Set a few decades ahead of where we are now, the film’s DNA strands are filled in with influences as wide as Ridley Scott’s Prometheus, Vincenzo Natali’s Splice, James Cameron’s Avatar, Christopher Nolan’s Interstellar and especially David Cronenberg’s The Fly. The story is another case of scientists messing around with things they really shouldn’t be messing about with and bugger the consequences but even on those grounds The Titan fails to lift off. The body horror is tame, the violence at times attention grabbing but mostly subdued and the ideas of sacrifice, duty and the worth of your cherished memories are only thinly presented in a story that has stretches of predictability.
You know straight off things will go awry and that Tom Wilkinson’s atypical moral sidestepping scientist is untrustworthy and it leaves the film following a particular path, with the promise there may be something more, only when the finale does arrive, it feels disappointingly anti-climatic and leaves one wondering what the film actually wanted to achieve.
The acting is certainly not dreadful but – like the film as a whole – fails to leave an imprint or form a connection, even as lives are lost and the forces of an uncaring science take liberties. Sam Worthington’s lead character Rick is undeniably drab and some of the supporting faces don’t get much to work with, although the film is elevated some by its co-lead. Taylor Schilling is very believable and emotional as Abi (Rick’s wife) and she sells us the drama far better than the script manages to.
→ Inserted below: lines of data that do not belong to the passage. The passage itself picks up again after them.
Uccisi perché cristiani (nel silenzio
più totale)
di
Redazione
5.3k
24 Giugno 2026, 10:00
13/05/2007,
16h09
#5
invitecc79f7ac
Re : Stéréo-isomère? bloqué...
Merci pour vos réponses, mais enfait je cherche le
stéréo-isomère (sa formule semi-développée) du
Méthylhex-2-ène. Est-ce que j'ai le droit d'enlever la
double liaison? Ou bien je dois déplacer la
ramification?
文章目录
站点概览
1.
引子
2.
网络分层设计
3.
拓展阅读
She really is one of The Titan’s strongest attributes.
The other is Jan-Marcello Kahl, whose cinematography is at times rather ethereal and at others very intimate, Kahl gives the film a look that is striking and even when the story struggles, the visuals and settings feel in some way effective and certainly more memorable than the score.
The Titan is in no way unwatchable and should you be in the mood for a slice of science gone violently wrong Sci-Fi, this is certainly more considered than other offerings from the constantly overflowing straight to disc market but overall, there is little in this Netflix Original Film to thrill, chill or leave a lingering feeling…or even a strong momentary one for that matter.